Strong gardening gloves are not essential, but you are advised to come with them to protect your hands from stinging nettles and when supporting yourself on branches.
A good walking stick always helps on the slippery slopes. You might be offered a wooden stick at the park. Also porters are available at the trail head.
READ MORE: Gorilla Trekking For The Very Old.
What Are The Best Lodges In Bwindi Impenetrable National Park?
There are many Uganda safari lodges and camps in or near Bwindi Impenetrable National Park. When you are choosing where to stay in Bwindi, it is important to understand there are four different sectors in the park: Buhoma, Ruhija, Rushaga and Nkuringo as discussed above.
These four sectors act as destinations from which the trekking to different gorilla families commences. When booking a gorilla trekking permit for Bwindi, you book for a specific sector.
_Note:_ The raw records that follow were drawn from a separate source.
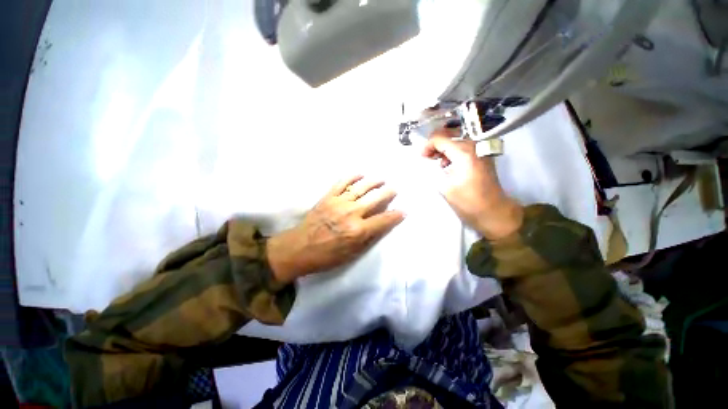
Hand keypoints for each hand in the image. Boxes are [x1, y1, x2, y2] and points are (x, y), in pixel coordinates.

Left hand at [266, 176, 404, 283]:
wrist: (299, 248)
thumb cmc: (327, 256)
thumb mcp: (352, 254)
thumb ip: (369, 238)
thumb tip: (383, 225)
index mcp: (358, 231)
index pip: (383, 220)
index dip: (396, 215)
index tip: (403, 211)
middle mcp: (351, 213)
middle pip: (375, 199)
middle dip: (388, 193)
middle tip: (394, 189)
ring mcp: (339, 203)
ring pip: (361, 188)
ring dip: (374, 182)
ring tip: (381, 179)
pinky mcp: (328, 197)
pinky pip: (342, 182)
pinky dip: (352, 176)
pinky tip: (360, 174)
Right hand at [422, 129, 522, 239]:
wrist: (493, 211)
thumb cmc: (468, 201)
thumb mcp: (445, 186)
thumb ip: (433, 171)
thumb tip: (425, 164)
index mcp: (464, 153)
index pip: (440, 139)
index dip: (427, 146)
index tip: (421, 157)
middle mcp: (474, 146)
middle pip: (449, 137)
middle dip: (435, 146)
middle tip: (427, 158)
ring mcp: (481, 150)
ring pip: (457, 141)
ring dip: (444, 149)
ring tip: (436, 162)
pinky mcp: (483, 157)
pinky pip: (464, 148)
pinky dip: (453, 152)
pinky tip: (448, 164)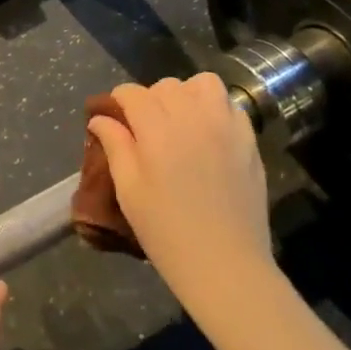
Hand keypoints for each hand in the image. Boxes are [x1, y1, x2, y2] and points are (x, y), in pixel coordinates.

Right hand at [86, 74, 273, 305]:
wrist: (225, 264)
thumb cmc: (167, 232)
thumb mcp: (129, 191)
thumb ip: (115, 146)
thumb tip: (101, 118)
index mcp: (157, 129)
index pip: (132, 93)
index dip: (118, 101)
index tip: (113, 119)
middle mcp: (193, 117)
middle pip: (166, 86)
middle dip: (150, 99)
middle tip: (145, 129)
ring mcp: (226, 126)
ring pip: (202, 84)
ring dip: (186, 95)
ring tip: (180, 122)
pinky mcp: (249, 140)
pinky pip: (230, 105)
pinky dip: (215, 109)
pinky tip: (208, 134)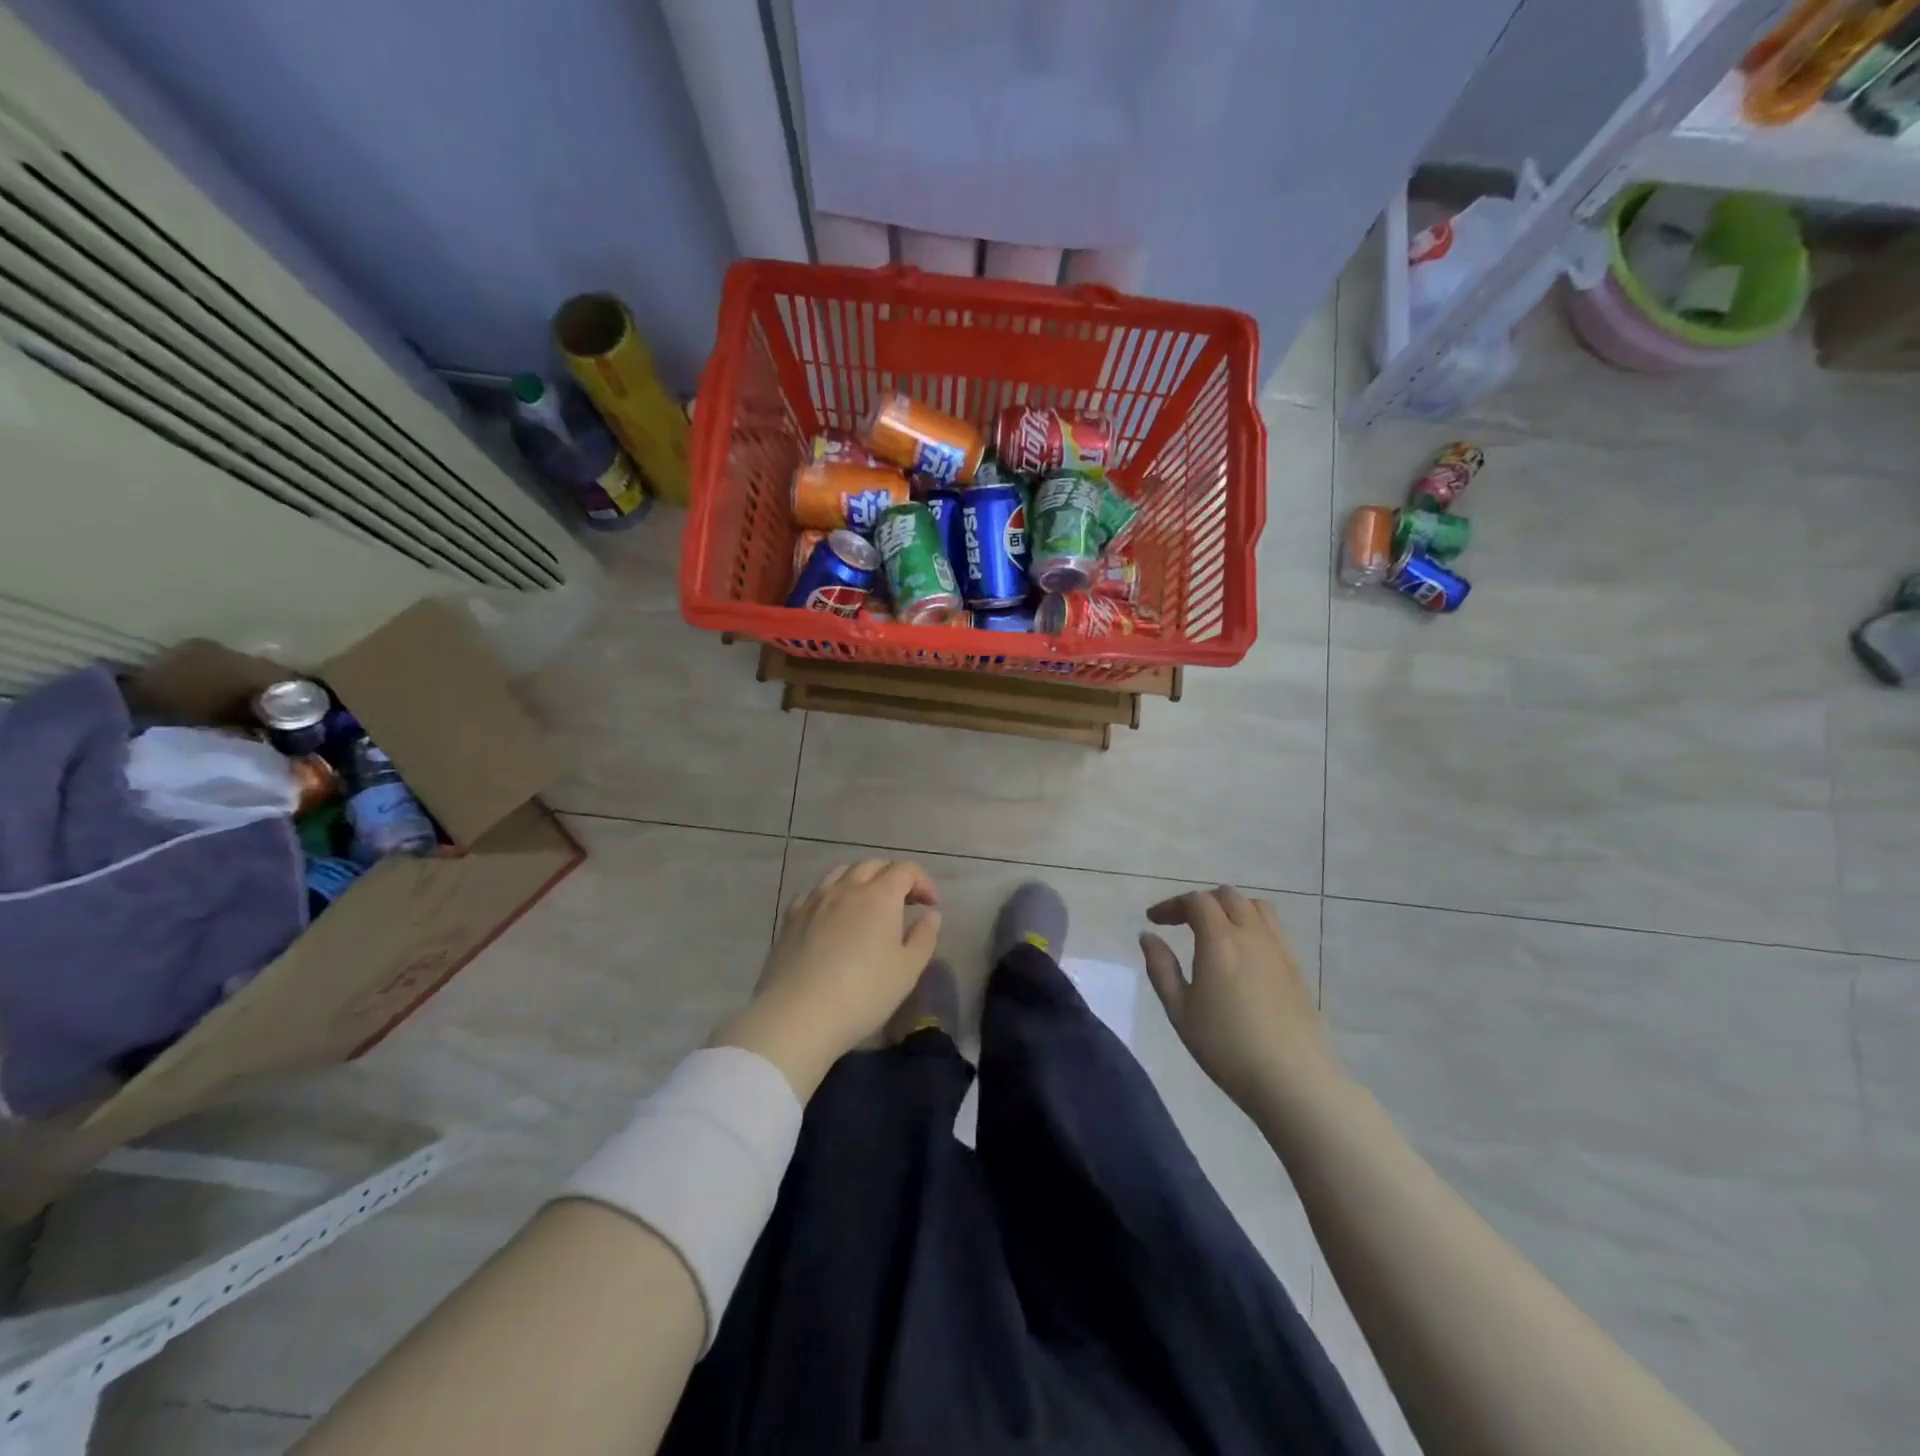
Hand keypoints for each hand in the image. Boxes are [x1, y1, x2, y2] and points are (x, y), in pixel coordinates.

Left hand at [713, 860, 940, 1097]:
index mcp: (880, 896)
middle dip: (893, 877)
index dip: (922, 881)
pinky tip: (831, 917)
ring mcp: (815, 900)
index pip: (906, 869)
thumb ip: (924, 937)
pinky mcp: (791, 917)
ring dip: (861, 880)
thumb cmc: (863, 994)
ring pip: (841, 872)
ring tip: (867, 905)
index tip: (930, 905)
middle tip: (904, 903)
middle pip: (873, 865)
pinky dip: (831, 896)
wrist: (797, 1016)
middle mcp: (847, 888)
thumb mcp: (907, 970)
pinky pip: (815, 892)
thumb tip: (930, 914)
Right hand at [1140, 887, 1344, 1110]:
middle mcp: (1252, 934)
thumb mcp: (1180, 1011)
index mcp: (1220, 940)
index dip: (1172, 905)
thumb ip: (1161, 968)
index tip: (1154, 921)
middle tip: (1181, 923)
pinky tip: (1242, 954)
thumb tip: (1148, 937)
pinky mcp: (1296, 967)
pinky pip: (1273, 928)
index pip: (1196, 901)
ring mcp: (1279, 949)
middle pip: (1227, 896)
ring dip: (1230, 908)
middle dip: (1200, 902)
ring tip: (1214, 932)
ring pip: (1255, 907)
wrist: (1292, 1080)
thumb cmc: (1227, 1047)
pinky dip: (1252, 924)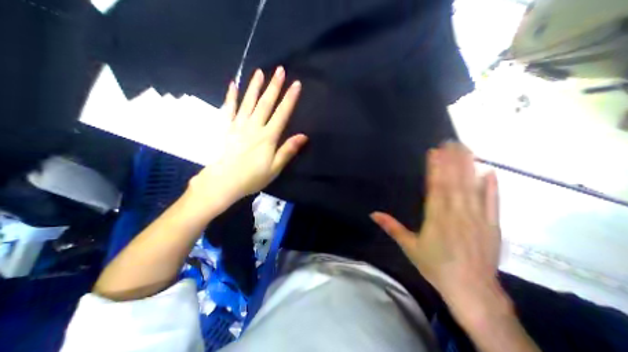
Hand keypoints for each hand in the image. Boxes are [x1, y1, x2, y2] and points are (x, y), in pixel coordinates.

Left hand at [190, 67, 308, 211]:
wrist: (224, 182)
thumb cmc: (253, 177)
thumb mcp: (275, 167)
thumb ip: (288, 150)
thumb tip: (303, 136)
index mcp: (268, 137)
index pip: (282, 114)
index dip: (290, 99)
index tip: (296, 84)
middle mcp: (254, 127)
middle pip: (266, 103)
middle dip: (274, 86)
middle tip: (279, 70)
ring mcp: (238, 125)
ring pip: (248, 102)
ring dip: (254, 86)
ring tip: (259, 72)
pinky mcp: (226, 128)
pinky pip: (229, 109)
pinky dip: (231, 96)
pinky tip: (232, 85)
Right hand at [372, 144, 501, 311]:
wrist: (471, 290)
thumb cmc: (435, 266)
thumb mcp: (409, 247)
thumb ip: (392, 227)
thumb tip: (373, 213)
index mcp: (436, 218)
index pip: (436, 187)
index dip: (435, 168)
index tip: (434, 152)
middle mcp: (457, 214)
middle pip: (454, 182)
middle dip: (452, 160)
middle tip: (451, 141)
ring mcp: (477, 218)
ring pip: (472, 188)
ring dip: (469, 167)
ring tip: (467, 149)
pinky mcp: (492, 225)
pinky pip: (492, 202)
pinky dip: (491, 186)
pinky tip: (490, 172)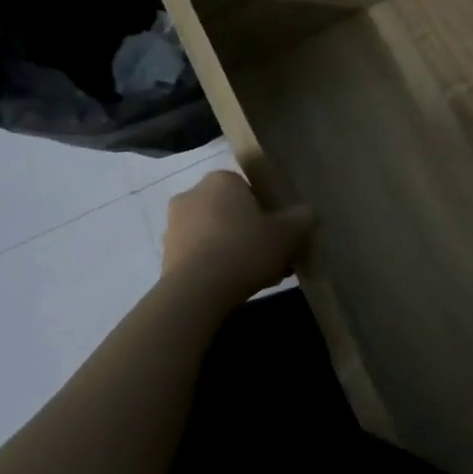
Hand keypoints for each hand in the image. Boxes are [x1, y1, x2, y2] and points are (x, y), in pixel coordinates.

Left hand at [160, 171, 312, 309]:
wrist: (196, 292)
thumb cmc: (245, 249)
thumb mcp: (288, 233)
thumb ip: (302, 218)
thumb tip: (308, 213)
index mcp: (221, 180)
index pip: (248, 188)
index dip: (267, 209)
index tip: (279, 231)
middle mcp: (192, 195)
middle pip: (231, 211)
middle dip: (250, 230)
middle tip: (271, 254)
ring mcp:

It makes sense to select accommodation at the sector you will be departing from. This is because the drive from one sector to another is long and the gorilla trek starts early in the morning. Keeping location in mind, there are many good lodges to choose from, including:
- Buhoma Lodge
- Sanctuary Gorilla Forest Camp
- Volcanoes Bwindi Lodge
- Mahogany Springs
- Clouds Mountain Gorilla Lodge
- Chameleon Hill Lodge
- Mutanda Lake Resort
- Gorilla Mist Camp
- Agandi-Uganda Eco-Lodge
- Ichumbi Gorilla Lodge
- Trekker’s Tarven Cottages
READ MORE: 8 of the best luxury Bwindi Lodges
Can I Add Bwindi Gorilla Trekking To A Safari?
It is very easy to add your Bwindi gorilla trekking tour in Uganda to a general Kenya safari or Tanzania safari. A short flight from Kenya or Tanzania gets you to Entebbe, a leafy town on the shore of Lake Victoria – Africa’s largest lake in Uganda.
From here drive or fly to Bwindi Impenetrable National Park. While gorilla trekking fits into the East African safaris, you can also slot it into a Uganda safari holiday.
The highlights of best safari tours in Uganda packages include Bwindi for gorilla trekking, Kibale National Park for chimpanzee trekking and Queen Elizabeth National Park for a classic wildlife safari in the savannah and the possibility to see tree-climbing lions.